Artikel 3.6, eerste lid, onder b, van de Wro stelt dat het college, als de gemeenteraad daartoe heeft besloten, binnen de grenzen van het bestemmingsplan het plan moet uitwerken. De term ‘uitwerkingsplicht’ suggereert dat het college verplicht is de globale plannen nader uit te werken. In beginsel is dit ook zo. De Afdeling laat aan het bestuursorgaan echter veel ruimte voor wat betreft het tijdstip waarop het college tot nadere uitwerking overgaat. Zo oordeelde de Afdeling over een zaak in de gemeente Tilburg dat het acceptabel was dat het college nog niet tot nadere uitwerking van een beeldkwaliteitsplan en een stedenbouwkundige structuur van een bestemming was overgegaan, omdat de realisering van een noodzakelijke ontsluitingsweg financieel (nog) niet haalbaar was (ABRS, 19 september 2012, ECLI:NL:RVS:2012:BX7721). Zolang het college voldoende kan motiveren waarom het niet tot nadere uitwerking van een plan overgegaan is, komt het college volgens de Afdeling veel vrijheid toe. Ook voor de uitwerkingsplicht geldt dat het gebruik hiervan aan regels is gebonden: de uitwerkingsplicht dient door voldoende objectieve normen te worden begrensd.

Wat kan worden aangevoerd tegen het moederplan?

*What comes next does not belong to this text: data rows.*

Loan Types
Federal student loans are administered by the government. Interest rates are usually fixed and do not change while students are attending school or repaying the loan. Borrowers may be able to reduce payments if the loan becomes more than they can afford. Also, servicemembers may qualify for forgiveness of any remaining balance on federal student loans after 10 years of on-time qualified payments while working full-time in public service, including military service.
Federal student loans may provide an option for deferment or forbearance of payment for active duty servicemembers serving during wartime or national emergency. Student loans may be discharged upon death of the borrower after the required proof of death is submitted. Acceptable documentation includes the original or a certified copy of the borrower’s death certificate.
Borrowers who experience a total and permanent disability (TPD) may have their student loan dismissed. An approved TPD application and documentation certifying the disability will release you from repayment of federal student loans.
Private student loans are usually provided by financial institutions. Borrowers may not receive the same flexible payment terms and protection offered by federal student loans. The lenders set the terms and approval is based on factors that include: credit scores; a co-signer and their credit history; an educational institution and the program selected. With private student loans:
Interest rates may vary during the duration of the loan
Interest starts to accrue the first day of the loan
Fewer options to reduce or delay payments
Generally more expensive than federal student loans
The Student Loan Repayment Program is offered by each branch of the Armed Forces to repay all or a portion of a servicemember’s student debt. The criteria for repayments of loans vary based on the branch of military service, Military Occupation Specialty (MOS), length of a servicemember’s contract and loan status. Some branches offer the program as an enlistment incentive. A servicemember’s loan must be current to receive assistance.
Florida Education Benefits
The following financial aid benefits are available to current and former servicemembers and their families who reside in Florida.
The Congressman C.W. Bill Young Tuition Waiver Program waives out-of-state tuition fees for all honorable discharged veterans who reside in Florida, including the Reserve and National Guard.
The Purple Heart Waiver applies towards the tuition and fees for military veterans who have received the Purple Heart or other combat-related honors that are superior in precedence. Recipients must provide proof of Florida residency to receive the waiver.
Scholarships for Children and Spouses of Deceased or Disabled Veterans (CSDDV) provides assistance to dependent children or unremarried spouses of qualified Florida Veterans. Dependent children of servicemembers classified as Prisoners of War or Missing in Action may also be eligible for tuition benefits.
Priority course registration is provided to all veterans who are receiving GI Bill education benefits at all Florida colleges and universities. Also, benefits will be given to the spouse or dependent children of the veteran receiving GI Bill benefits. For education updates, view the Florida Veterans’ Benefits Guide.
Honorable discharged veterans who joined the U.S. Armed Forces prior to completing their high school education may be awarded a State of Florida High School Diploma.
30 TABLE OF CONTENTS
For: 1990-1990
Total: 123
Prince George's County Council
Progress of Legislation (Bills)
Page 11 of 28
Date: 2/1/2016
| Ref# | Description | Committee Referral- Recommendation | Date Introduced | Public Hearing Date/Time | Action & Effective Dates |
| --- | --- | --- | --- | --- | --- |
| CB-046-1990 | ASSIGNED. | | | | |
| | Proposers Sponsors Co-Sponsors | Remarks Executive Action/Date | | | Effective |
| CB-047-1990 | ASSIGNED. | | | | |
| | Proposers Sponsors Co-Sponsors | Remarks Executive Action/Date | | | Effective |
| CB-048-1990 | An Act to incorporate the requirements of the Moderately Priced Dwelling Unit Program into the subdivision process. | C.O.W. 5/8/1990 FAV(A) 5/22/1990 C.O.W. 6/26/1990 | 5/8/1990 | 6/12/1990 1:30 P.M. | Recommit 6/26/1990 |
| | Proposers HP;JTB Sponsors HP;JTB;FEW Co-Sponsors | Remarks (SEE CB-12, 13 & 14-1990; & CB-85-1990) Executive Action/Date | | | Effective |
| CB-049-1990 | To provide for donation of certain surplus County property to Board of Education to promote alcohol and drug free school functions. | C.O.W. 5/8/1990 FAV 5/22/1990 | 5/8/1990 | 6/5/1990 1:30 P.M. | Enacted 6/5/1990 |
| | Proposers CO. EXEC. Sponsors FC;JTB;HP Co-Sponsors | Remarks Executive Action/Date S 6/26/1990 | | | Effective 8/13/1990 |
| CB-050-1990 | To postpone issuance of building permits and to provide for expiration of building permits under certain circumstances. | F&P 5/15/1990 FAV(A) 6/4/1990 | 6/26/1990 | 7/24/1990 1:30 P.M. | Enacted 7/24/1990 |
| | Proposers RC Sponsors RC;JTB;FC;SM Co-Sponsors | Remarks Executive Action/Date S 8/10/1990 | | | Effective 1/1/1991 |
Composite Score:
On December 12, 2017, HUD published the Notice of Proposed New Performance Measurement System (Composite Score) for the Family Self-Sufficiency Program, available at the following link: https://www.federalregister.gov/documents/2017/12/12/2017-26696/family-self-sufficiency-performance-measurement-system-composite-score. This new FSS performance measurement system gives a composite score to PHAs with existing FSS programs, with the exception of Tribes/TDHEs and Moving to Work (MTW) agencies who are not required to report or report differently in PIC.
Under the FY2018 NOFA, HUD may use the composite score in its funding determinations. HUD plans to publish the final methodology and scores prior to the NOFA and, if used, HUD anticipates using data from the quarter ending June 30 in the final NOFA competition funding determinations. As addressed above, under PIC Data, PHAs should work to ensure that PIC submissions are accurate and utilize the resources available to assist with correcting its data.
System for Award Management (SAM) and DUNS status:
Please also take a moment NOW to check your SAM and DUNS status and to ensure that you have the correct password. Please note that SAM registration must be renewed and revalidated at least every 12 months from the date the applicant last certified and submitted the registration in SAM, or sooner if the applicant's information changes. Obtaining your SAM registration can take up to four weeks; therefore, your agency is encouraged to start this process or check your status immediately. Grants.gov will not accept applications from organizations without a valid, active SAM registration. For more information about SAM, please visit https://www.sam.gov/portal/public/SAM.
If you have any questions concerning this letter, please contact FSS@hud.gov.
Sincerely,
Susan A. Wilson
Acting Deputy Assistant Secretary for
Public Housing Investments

Er zijn twee momenten waarop rechtsmiddelen kunnen worden aangewend: bij de vaststelling van het moederplan (lees: het bestemmingsplan) én bij de vaststelling van het wijzigingsplan of het uitwerkingsplan.

Bij de vaststelling van het bestemmingsplan kunnen belanghebbenden beroep instellen tegen de opname van de flexibiliteitsinstrumenten in het bestemmingsplan. Zo kunnen zij het niet eens zijn met het feit dat het college überhaupt de mogelijkheid krijgt om op een later moment het bestemmingplan te wijzigen of pas in een later stadium het plan gaat uitwerken. Belanghebbenden kunnen ook beroep instellen tegen de inhoud van de planregels die de bevoegdheden toekennen. Beide flexibiliteitsinstrumenten dienen door objectieve grenzen te worden beperkt. Een belanghebbende kan bijvoorbeeld aanvoeren dat de gestelde regels te breed geformuleerd zijn. Uit de planregels moet voldoende nauwkeurig blijken wat de gevolgen voor de belanghebbende in de toekomst zijn.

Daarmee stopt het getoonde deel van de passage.